╭─ DOCUMENT SEGMENT

- Region: East Region, Singapore
- Electorate: 23,847

Current constituency
- Created: 11 March 2025; 12 months ago
- Seats: 1
- Party: People's Action Party
- Member: Desmond Choo
- Town Council: Tampines
- Created from: Tampines GRC; East Coast GRC;

= Tampines Changkat Single Member Constituency =

Electoral division in Singapore

Tampines Changkat Single Member Constituency (Note: Kawasan Undi Perseorangan Tampines Changkat; 淡滨尼尚育单选区; தெம்பனிஸ் சங்காட் தனித்தொகுதி) is a single-member constituency (SMC) situated in eastern Singapore. It is managed by Tampines Town Council (TTC). The current Member of Parliament (MP) for the constituency is Desmond Choo from the People's Action Party (PAP).

== History ==
Tampines Changkat SMC was established for the 2025 general election from most of the Tampines Changkat division in Tampines Group Representation Constituency (GRC) and the 42nd polling district of East Coast GRC, reducing the number of voters in Tampines GRC.

In the same election, Choo, the incumbent MP for the Tampines Changkat division, contested the SMC against Kenneth Foo from the Workers' Party (WP). Choo won 56.16% of the vote.

╰─

Pick up the Tampines Changkat Single Member Constituency article right after its final sentence and carry it forward.

╭─ DATA LINES

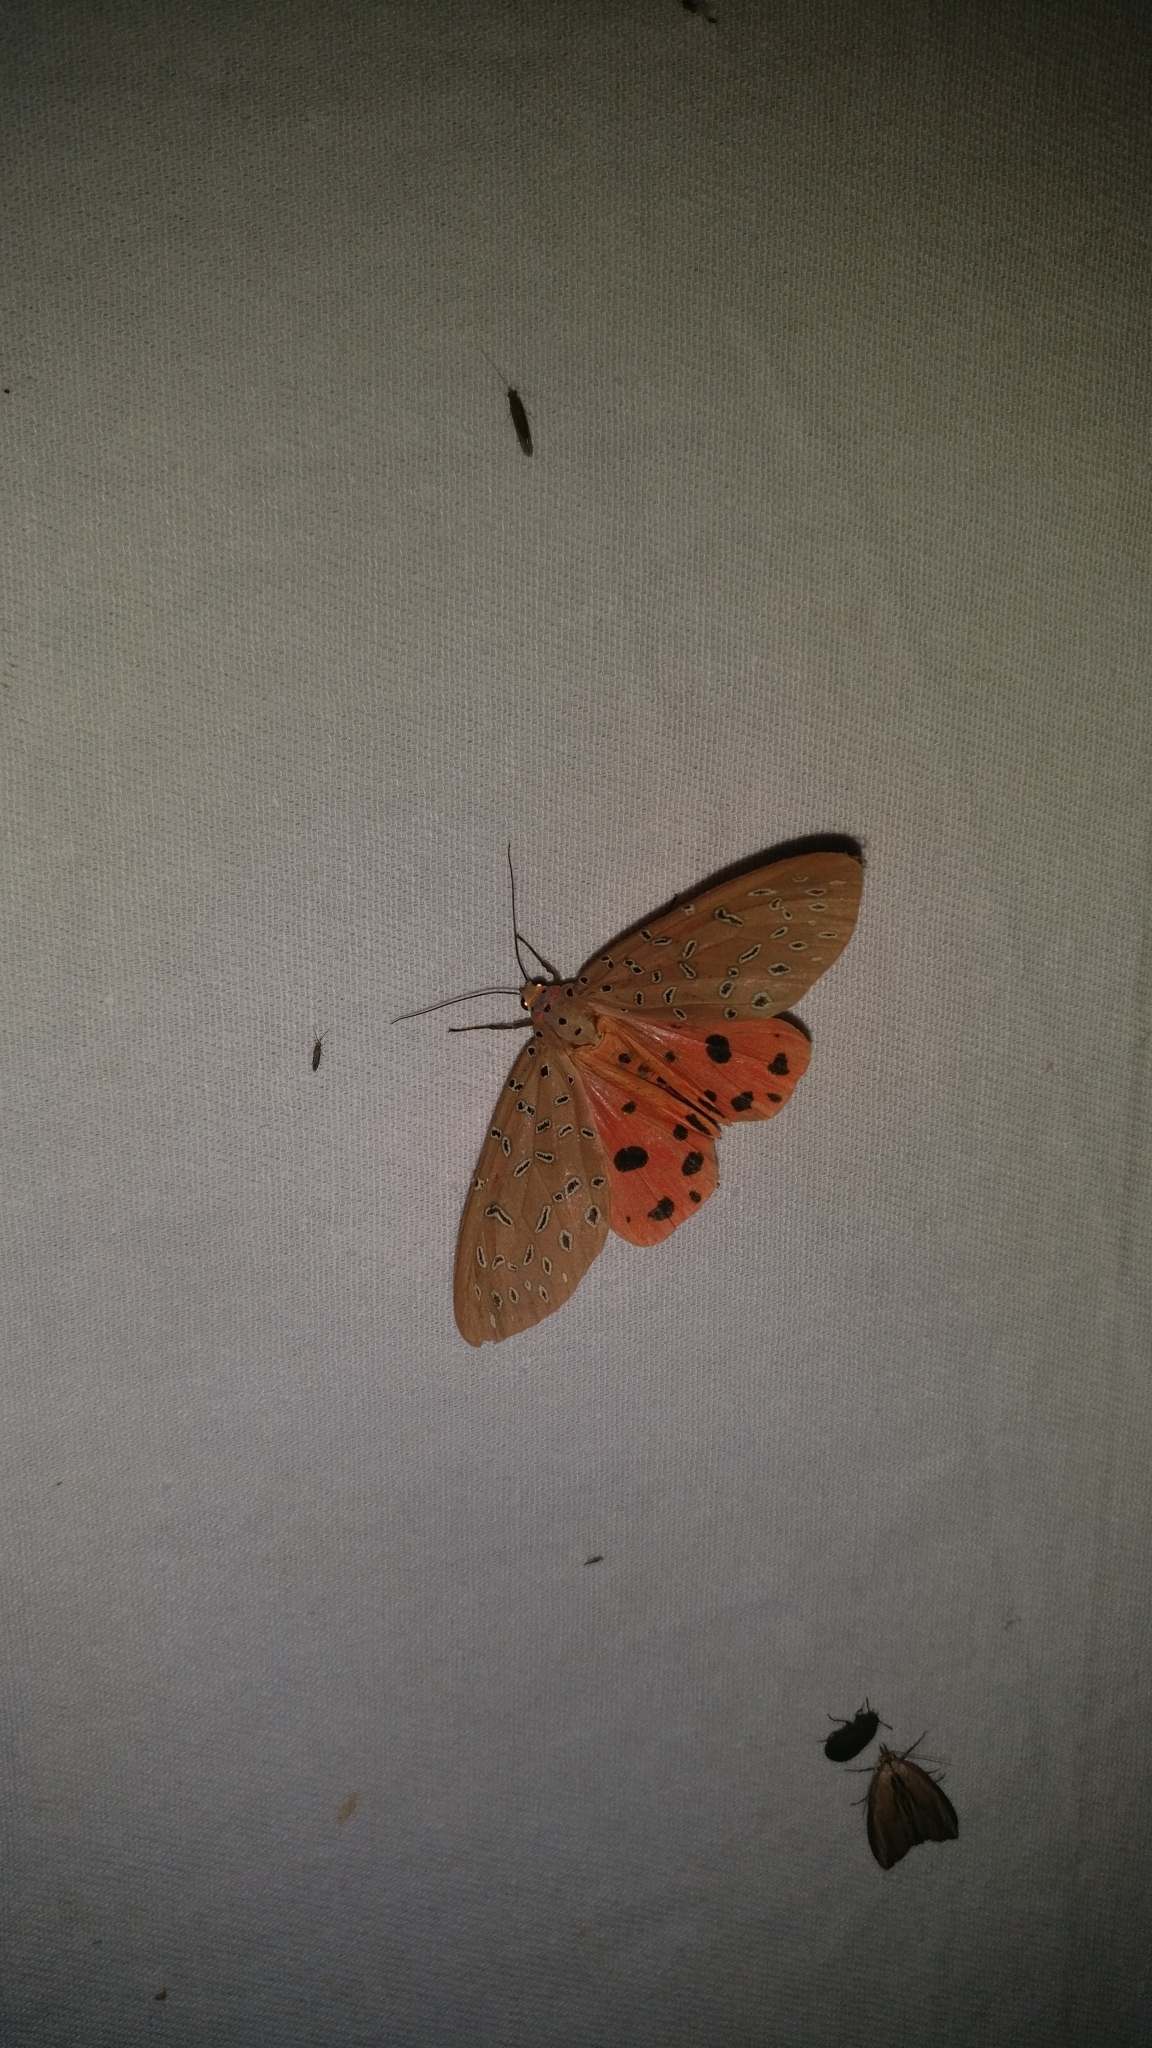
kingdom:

╰─

TASK ANSWER:
=== ICA investigation ===
Before the 2025 general election, an investigation by the Immigration and Checkpoints Authority (ICA) was launched in relation to the SMC after it was revealed that only one voter was registered in the EC42 polling district and was supposedly living in Tampines Industrial Park A. At the same time, of the four Build-to-Order (BTO) projects in the polling district, only one had been finished, with the residents receiving their keys after the finalisation of the Registers of Electors; thus, they could not vote in the SMC. The voter also said that he did not live at his registered address, a crime punishable by a fine of up to $5000 and a jail sentence of up to 5 years. However, he received a verbal advisory instead for failure to update his address, having moved out of the industrial park in 2022.

== Member of Parliament ==

| Year | Member | Party |  |
Formation
| 2025 | Desmond Choo |  | PAP |

== Electoral results ==
Note: The Elections Department does not include rejected votes when calculating the vote shares of candidates. Hence, all candidates' vote shares will total to 100% at any given election (may not appear so in multi-way contests due to rounding).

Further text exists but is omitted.